Penjelasan Ilmiah di Balik Perilaku Aneh Komet
Meski sempat memicu spekulasi liar termasuk hipotesis alien, para astronom sepakat bahwa percepatan non-gravitasi ini merupakan bukti perilaku komet yang tidak biasa. Fenomena ini terjadi karena komet mulai mengeluarkan gas (outgassing) secara signifikan saat mendekati Matahari, menyebabkan hilangnya massa dan menghasilkan dorongan tambahan.
Menurut perhitungan Avi Loeb, astronom Harvard, komet diperkirakan kehilangan sekitar sepersepuluh massanya selama melintasi perihelion. Hilangnya massa dalam skala besar ini diharapkan dapat terdeteksi sebagai gumpalan gas besar di sekitar 3I/ATLAS pada bulan November dan Desember 2025.
Prospek Penelitian dan Observasi Lanjutan
Wahana antariksa JUICE milik European Space Agency yang sedang menuju Jupiter mungkin dapat mendeteksi hilangnya massa komet ini pada awal November.
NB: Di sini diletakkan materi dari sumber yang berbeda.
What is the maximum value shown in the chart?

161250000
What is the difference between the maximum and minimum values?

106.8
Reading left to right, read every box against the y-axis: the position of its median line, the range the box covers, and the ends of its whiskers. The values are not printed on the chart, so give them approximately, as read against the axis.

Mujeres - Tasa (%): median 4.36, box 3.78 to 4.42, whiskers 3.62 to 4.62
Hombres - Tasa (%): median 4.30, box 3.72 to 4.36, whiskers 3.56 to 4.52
Namun, misteri utama masih belum terpecahkan: mengapa komet 3I/ATLAS mengalami peningkatan kecerahan yang jauh melebihi komet awan Oort pada jarak yang sama?
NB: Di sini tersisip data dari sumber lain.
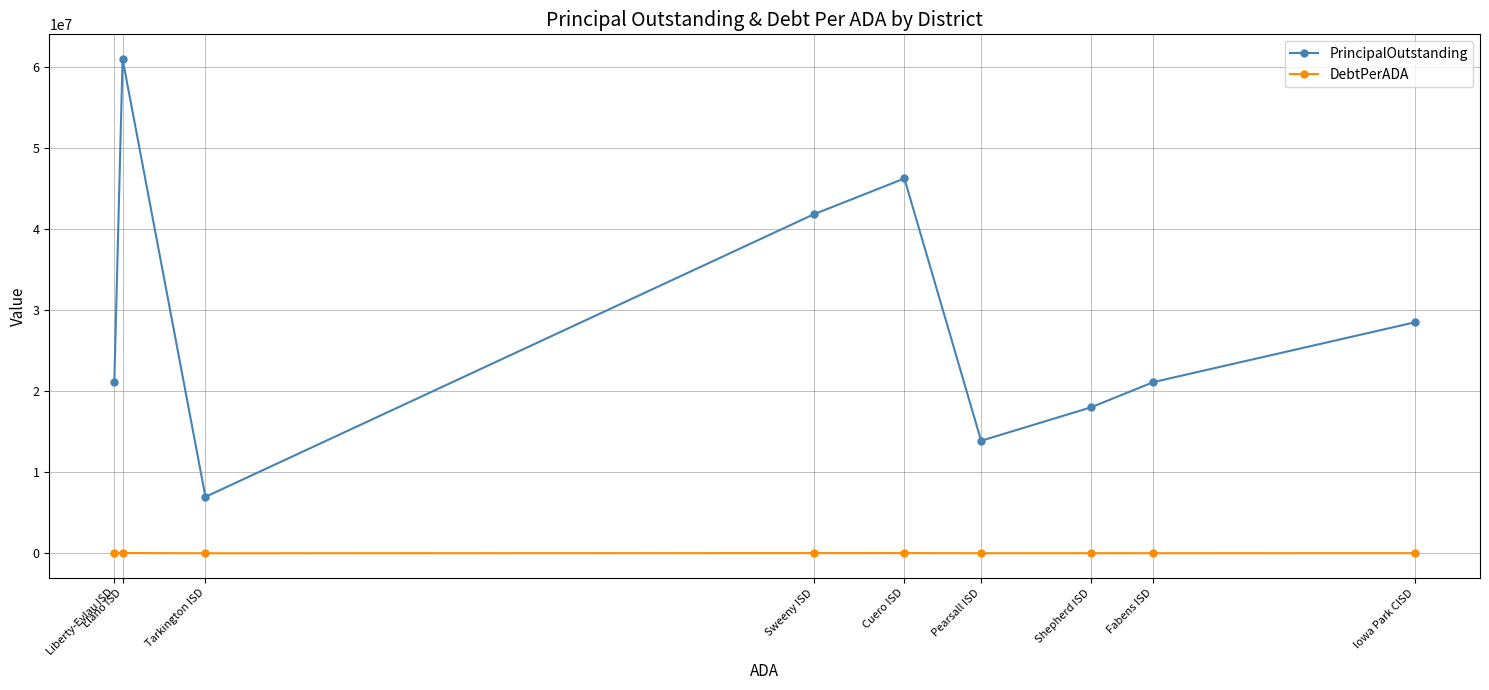

The PrincipalOutstanding series shows 28525000.0 at Iowa Park CISD. True or false?

True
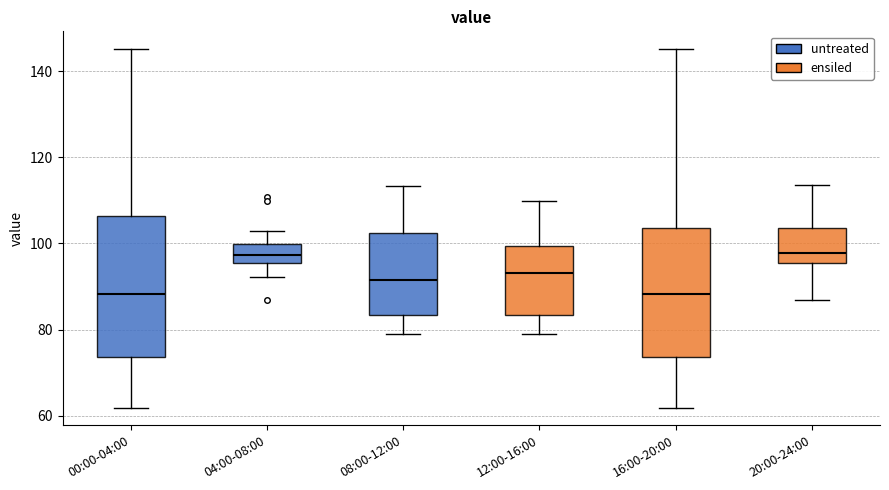

Reading left to right, transcribe this box plot: for each box, give where its median line is, the range the box spans, and where its two whiskers end, as read against the y-axis. The values are not printed on the chart, so give them approximately, as read against the axis.

00:00-04:00: median 88, box 74 to 106, whiskers 62 to 146
04:00-08:00: median 98, box 96 to 100, whiskers 92 to 104
08:00-12:00: median 92, box 84 to 102, whiskers 78 to 114
12:00-16:00: median 94, box 84 to 100, whiskers 78 to 110
16:00-20:00: median 88, box 74 to 104, whiskers 62 to 146
20:00-24:00: median 98, box 96 to 104, whiskers 86 to 114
Para ilmuwan berspekulasi bahwa percepatan ini mungkin terkait dengan proses sublimasi air yang dihambat oleh pendinginan dari sublimasi karbon dioksida. Sebagai objek antarbintang ketiga yang dikonfirmasi, banyak aspek tentang 3I/ATLAS yang masih membutuhkan penelitian lebih lanjut untuk memahami sepenuhnya perilaku komet antarbintang.